Please repeat every line in the records below word for word, in the same order.

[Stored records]
-----

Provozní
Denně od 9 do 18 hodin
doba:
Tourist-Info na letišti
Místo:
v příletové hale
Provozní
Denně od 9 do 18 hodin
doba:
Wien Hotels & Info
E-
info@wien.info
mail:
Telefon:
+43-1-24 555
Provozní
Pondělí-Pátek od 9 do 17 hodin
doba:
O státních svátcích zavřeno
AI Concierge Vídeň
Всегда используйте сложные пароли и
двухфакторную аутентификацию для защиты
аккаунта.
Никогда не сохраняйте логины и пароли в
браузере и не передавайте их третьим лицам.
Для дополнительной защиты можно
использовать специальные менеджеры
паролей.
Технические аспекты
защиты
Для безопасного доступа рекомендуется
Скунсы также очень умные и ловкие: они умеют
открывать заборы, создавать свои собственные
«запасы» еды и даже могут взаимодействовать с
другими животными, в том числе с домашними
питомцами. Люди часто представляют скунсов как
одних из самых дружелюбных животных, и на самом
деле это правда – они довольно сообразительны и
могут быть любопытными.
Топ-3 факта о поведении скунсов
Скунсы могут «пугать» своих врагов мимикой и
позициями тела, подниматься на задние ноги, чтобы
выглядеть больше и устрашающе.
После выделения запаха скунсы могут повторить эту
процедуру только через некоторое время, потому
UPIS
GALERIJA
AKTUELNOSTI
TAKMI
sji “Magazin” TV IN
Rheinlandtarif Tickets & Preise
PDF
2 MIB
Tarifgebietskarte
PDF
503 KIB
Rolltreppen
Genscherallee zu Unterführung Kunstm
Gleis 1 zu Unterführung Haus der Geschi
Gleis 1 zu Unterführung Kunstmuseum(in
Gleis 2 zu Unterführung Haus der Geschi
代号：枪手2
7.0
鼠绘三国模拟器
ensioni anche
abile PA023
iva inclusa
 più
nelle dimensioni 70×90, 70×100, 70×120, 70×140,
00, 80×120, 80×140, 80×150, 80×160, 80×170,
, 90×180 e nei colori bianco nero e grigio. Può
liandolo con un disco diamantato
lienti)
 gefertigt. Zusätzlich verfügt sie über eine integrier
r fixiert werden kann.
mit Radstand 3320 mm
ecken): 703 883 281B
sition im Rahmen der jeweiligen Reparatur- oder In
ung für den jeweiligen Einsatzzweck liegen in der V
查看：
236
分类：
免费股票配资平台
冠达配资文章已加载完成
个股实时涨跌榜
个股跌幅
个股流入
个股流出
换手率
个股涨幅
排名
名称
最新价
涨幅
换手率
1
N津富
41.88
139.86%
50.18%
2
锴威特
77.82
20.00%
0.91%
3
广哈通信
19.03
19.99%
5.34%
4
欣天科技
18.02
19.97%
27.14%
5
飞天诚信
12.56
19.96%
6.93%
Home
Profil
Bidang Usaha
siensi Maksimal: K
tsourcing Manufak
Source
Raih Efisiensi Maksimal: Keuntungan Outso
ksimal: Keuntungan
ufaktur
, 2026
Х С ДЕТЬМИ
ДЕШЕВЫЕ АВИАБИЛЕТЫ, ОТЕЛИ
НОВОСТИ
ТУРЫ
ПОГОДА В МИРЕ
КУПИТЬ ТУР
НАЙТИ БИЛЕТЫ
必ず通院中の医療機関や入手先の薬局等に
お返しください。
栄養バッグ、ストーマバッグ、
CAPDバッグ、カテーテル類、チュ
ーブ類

-----

▶ RESULT OF THE TASK
Provozní
Denně od 9 do 18 hodin
doba:
Tourist-Info na letišti
Místo:
v příletové hale
Provozní
Denně od 9 do 18 hodin
doba:
Wien Hotels & Info
E-
info@wien.info
mail:
Telefon:
+43-1-24 555
Provozní
Pondělí-Pátek od 9 do 17 hodin
doba:
O státních svátcích zavřeno
AI Concierge Vídeň
Всегда используйте сложные пароли и
двухфакторную аутентификацию для защиты
аккаунта.
Никогда не сохраняйте логины и пароли в
браузере и не передавайте их третьим лицам.
Для дополнительной защиты можно
использовать специальные менеджеры
паролей.
Технические аспекты
защиты
Для безопасного доступа рекомендуется
Скунсы также очень умные и ловкие: они умеют
открывать заборы, создавать свои собственные
«запасы» еды и даже могут взаимодействовать с
другими животными, в том числе с домашними
питомцами. Люди часто представляют скунсов как
одних из самых дружелюбных животных, и на самом
деле это правда – они довольно сообразительны и
могут быть любопытными.
Топ-3 факта о поведении скунсов
Скунсы могут «пугать» своих врагов мимикой и
позициями тела, подниматься на задние ноги, чтобы
выглядеть больше и устрашающе.
После выделения запаха скунсы могут повторить эту
процедуру только через некоторое время, потому
UPIS
GALERIJA
AKTUELNOSTI
TAKMI
sji “Magazin” TV IN
Rheinlandtarif Tickets & Preise
PDF
2 MIB
Tarifgebietskarte
PDF
503 KIB
Rolltreppen
Genscherallee zu Unterführung Kunstm
Gleis 1 zu Unterführung Haus der Geschi
Gleis 1 zu Unterführung Kunstmuseum(in
Gleis 2 zu Unterführung Haus der Geschi
代号：枪手2
7.0
鼠绘三国模拟器
ensioni anche
abile PA023
iva inclusa
 più
nelle dimensioni 70×90, 70×100, 70×120, 70×140,
00, 80×120, 80×140, 80×150, 80×160, 80×170,
, 90×180 e nei colori bianco nero e grigio. Può
liandolo con un disco diamantato
lienti)
 gefertigt. Zusätzlich verfügt sie über eine integrier
r fixiert werden kann.
mit Radstand 3320 mm
ecken): 703 883 281B
sition im Rahmen der jeweiligen Reparatur- oder In
ung für den jeweiligen Einsatzzweck liegen in der V
查看：
236
分类：
免费股票配资平台
冠达配资文章已加载完成
个股实时涨跌榜
个股跌幅
个股流入
个股流出
换手率
个股涨幅
排名
名称
最新价
涨幅
换手率
1
N津富
41.88
139.86%
50.18%
2
锴威特
77.82
20.00%
0.91%
3
广哈通信
19.03
19.99%
5.34%
4
欣天科技
18.02
19.97%
27.14%
5
飞天诚信
12.56
19.96%
6.93%
Home
Profil
Bidang Usaha
siensi Maksimal: K
tsourcing Manufak
Source
Raih Efisiensi Maksimal: Keuntungan Outso
ksimal: Keuntungan
ufaktur
, 2026
Х С ДЕТЬМИ
ДЕШЕВЫЕ АВИАБИЛЕТЫ, ОТЕЛИ
НОВОСТИ
ТУРЫ
ПОГОДА В МИРЕ
КУПИТЬ ТУР
НАЙТИ БИЛЕТЫ
必ず通院中の医療機関や入手先の薬局等に
お返しください。
栄養バッグ、ストーマバッグ、
CAPDバッグ、カテーテル類、チュ
ーブ類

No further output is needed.